● PROVIDED TEXT:
# Passed Civil PE - Transportation CBT - 2nd Attempt - Here's my Advice



## Kashybobashy (Feb 16, 2022)

​After taking both Paper & Pencil in April 2021 and CBT in Feb 2022 I believe they are making the exam more representative of the style of questions they put in the NCEES Practice Exam. I paid for EET on demand depth course for Transportation but I barely watched any of the videos for this course so personally it didnt really help me at all, it could be helpful but I am not sure since I didnt really use the course.
The Pearson Center I was at was small only like 15 computers, and theres other types of examinees there. As far I as I knew I was the only PE Examinee. Other people were social working, nursing, etc.
They give you 8 hours total. Your allowed breaks to use the bathroom or access food/water in your locker at any point but your timer doesn't stop. You get one optional planned break for 50 minutes after finishing the first section and your able to take as little of that 50 minutes as you want and then go back into the exam. During this break your allowed to go to car, access your phone etc. The morning section you use however much time you want. ( I used 3 hrs 30 minutes). Then the afternoon section is whatever time you have left ( I had 4 hrs 30 mins). My exam had 35 questions in the AM and 45 questions in the PM. I believe I had just enough time to work through all the problems without feeling rushed and then both sections had 30 minutes to go back and review the questions I flagged and used 100% of my time.

● GOALS:
a: Write out the stretch of the post about passing the Civil PE Transportation exam from "## Kashybobashy (Feb" through "working, nursing, etc." word for word.
b: Pick up the post about passing the Civil PE Transportation exam after its last sentence and keep writing it.

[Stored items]

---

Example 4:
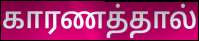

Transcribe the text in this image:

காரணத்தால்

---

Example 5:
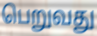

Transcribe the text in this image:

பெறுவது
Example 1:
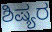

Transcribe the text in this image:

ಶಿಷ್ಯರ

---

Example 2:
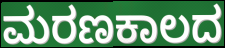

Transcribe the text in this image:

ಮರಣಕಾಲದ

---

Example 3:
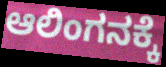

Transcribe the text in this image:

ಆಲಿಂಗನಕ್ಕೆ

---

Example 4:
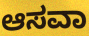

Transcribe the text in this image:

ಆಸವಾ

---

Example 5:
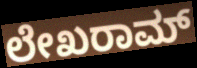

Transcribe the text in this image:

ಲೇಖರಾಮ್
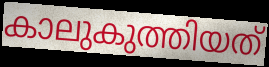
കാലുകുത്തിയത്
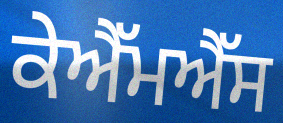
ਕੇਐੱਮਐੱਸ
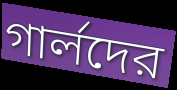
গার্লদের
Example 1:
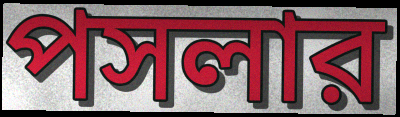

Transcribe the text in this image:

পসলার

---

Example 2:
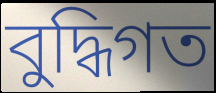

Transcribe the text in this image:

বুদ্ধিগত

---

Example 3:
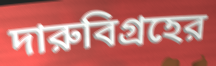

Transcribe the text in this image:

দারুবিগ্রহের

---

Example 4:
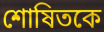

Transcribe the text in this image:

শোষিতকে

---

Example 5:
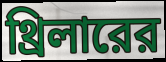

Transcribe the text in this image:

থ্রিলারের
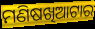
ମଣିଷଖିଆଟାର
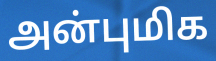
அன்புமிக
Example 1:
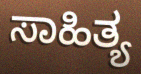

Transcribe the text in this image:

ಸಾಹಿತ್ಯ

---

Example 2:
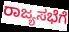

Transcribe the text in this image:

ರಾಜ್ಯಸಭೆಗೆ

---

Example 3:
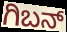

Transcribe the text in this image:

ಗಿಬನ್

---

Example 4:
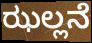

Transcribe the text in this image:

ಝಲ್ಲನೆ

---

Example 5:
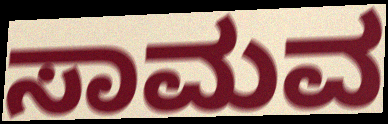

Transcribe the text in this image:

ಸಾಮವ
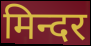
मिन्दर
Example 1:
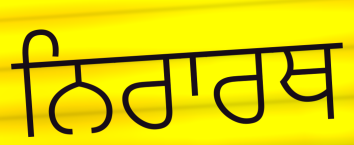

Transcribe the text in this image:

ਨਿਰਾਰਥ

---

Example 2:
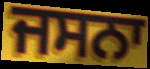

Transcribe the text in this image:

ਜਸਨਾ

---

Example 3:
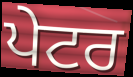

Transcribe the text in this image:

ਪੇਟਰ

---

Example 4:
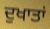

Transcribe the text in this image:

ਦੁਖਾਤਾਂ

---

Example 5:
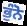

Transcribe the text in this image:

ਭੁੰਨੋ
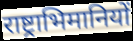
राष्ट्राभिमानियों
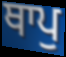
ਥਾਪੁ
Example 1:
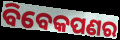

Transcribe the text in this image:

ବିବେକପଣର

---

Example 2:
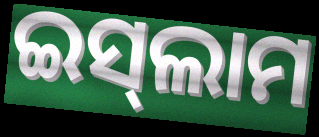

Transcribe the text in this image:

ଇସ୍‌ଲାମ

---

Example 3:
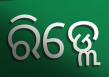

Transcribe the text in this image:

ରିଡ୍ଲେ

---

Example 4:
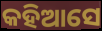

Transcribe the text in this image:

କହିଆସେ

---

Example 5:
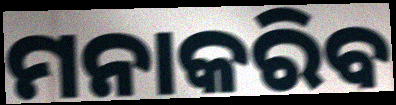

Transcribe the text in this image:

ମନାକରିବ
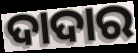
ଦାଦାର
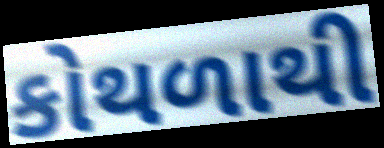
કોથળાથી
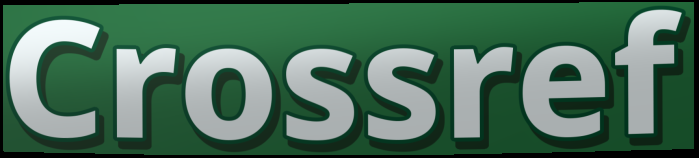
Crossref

● TASK RESPONSES:
a:
## Kashybobashy (Feb 16, 2022)

​After taking both Paper & Pencil in April 2021 and CBT in Feb 2022 I believe they are making the exam more representative of the style of questions they put in the NCEES Practice Exam. I paid for EET on demand depth course for Transportation but I barely watched any of the videos for this course so personally it didnt really help me at all, it could be helpful but I am not sure since I didnt really use the course.
The Pearson Center I was at was small only like 15 computers, and theres other types of examinees there. As far I as I knew I was the only PE Examinee. Other people were social working, nursing, etc.

b:
At the end of both sections they bring you to a review screen to click on any questions you flagged and they also notify you if theres any questions you didnt answer. AM portion I had maybe 5 questions I was unsure of and PM I had maybe 8-10 I was unsure of.
I started studying about 4 weeks before my exam because I realized after taking the PE the first time around and failing, that studying too early I forgot things that I learned 2 months prior. It was best to have everything fresh in my mind. I took my exam on a Saturday and Mon-Thursday that week I took a practice exam every day. Friday I looked over stuff and the different codes to just have engineering on the mind without exhausting myself.
I bought a lot of practice exams but in in my opinion the best books available for studying were and style of questions were most representative were these books all purchased on AMAZON:
*NOTE* While doing practice problems, have all of the required codes in PDF form so you get used to using them and the NCEES reference manual. You can find PDFs of most of them on SCRIBD.
HCM, AASHTO GREENBOOK, Highway Safety Manual, MUTCD, AASHTO Roadside Design Guide - These are the most important. The rest of the required codes have only a few questions.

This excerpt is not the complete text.